I live in a a modified railroad-style apartment (I.e., the apartment consists is slightly wider than one room wide with a living room in the front, a kitchen behind it, the bathroom behind it and then my office and bedroom. There is a hallway that runs outside these rooms running from front to back… A concentration of utility piping for my apartment and the one above me runs through the wall between the kitchen and bathroom and causes deterioration of the wifi signal between the front and back of the apartment.

So, the WiFi access points are in the living room and office, connected with an Ethernet cable running along the hallway and under cable protectors at doorways. I replaced the Airport Extremes with components from an Amplifi Mesh System, specifically 2 Amplify HD routers. The routers are compact cubes which look like clocks, but can also provide useful performance information about the system. Both routers have 1 WAN port and several additional LAN ports, allowing hard-wired connections when available from other devices. The system supports Ethernet backhaul, so I have Gigabit connectivity between the routers. Amplifi routers can function as mesh points with the additional benefit of supporting wired Ethernet.

The negative aspects of Amplifi system reviews concern the mesh points supplied in complete systems. The usual complaints are that they are essentially cumbersome oddly shaped components sprouting out of electrical outlets. and that they have no capacity for connecting wired components… However, it is possible to buy all components separately, so assembling the 2 router system is actually cheaper than buying the the standard 1 router-2 mesh point system and has none of defects associated with the mesh points.


(Graham Samuel) #16

I’m using a number Airport Expresses and Ethernet in combination to provide wifi in a large rambling house in France. The walls are mostly 60cm thick, which is where the Ethernet comes in (I’m using Netgear devices that piggy-back on the mains current to provide virtual Ethernet cabling from one side of the house to another). There are still some bad spots, and I would like to upgrade to a mesh system: Velops seems to be available in Europe.

I’m concerned about two things:

  1. On my Airport Express devices, there’s an output that allows me to attach an audio amplifier to the system and then play music in a particular room with a good hifi system, sourced across the network from my Apple devices (Airplay) - will this still be possible, and if not, have Apple simply abandoned users of this feature apart from folks with Apple TV?

  2. I would really like the wifi to be available in the garden, say up to 100 metres from the house - would the Velops hardware help with this?
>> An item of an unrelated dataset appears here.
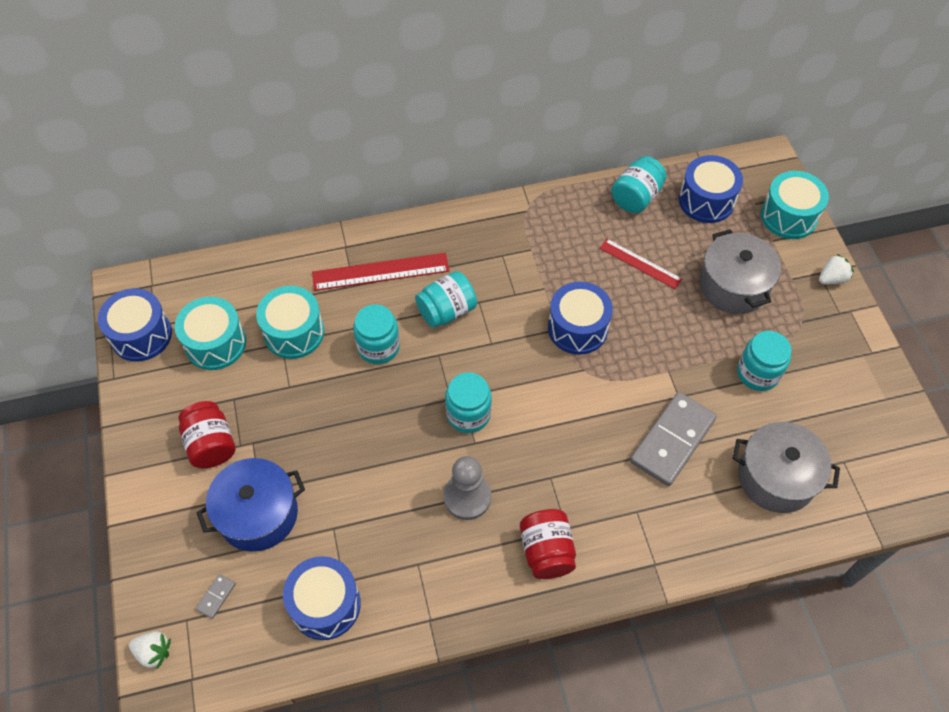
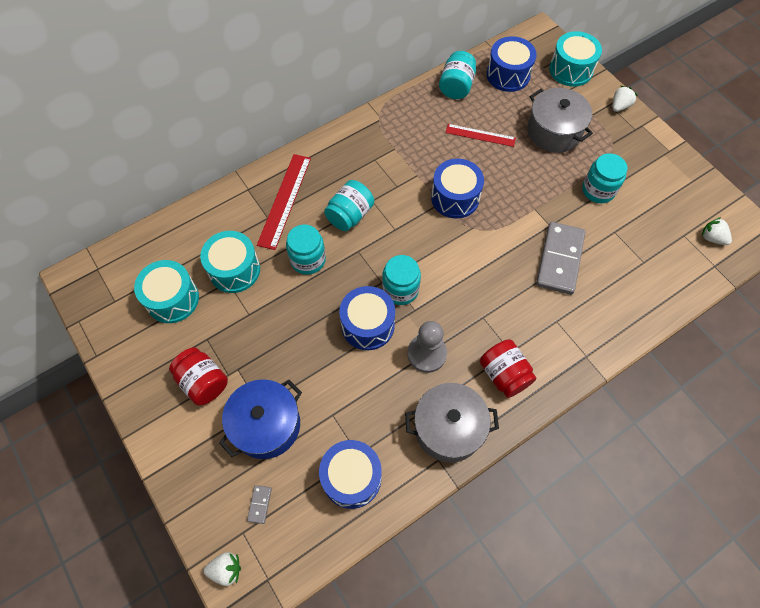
camera: 20 degrees left, 5 degrees up
(141, 335) = (105, 312): blue drum -> blue drum (368, 325)
(380, 272) = (284, 200): red ruler -> red ruler turned 45 degrees counterclockwise
(776, 477) = (643, 262): grey pot -> grey pot (448, 428)
(879, 476) = (712, 238): none -> white strawberry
I’m immediately thinking of issues with power supplies and waterproofing if actual hardware had to be installed outside the building - but perhaps that wouldn’t be necessary.


(Conrad Hirano) #17

You can have the AirPort Express connect to the wireless network as a client and use AirPlay. You just won’t be using it to create or extend the wireless network anymore.


(Josh Centers) #18

Long story short, yes. Their solution is to buy a HomePod. The closest to the AirPort Express these days is the Chromecast Audio.


(Graham Samuel) #19

Thanks for the reply. Good news in a way, until of course the Airport Express falls apart or somehow its firmware becomes obsolete… still good short-to-medium term solution.


(Graham Samuel) #20

Thanks. Had a quick look at Chromecast Audio. Looks good value. Can’t work out from the Google ad whether it comes up as Airplay on my iPhone etc (says it works with iOS devices, but doesn’t say how). Obviously worth more investigation.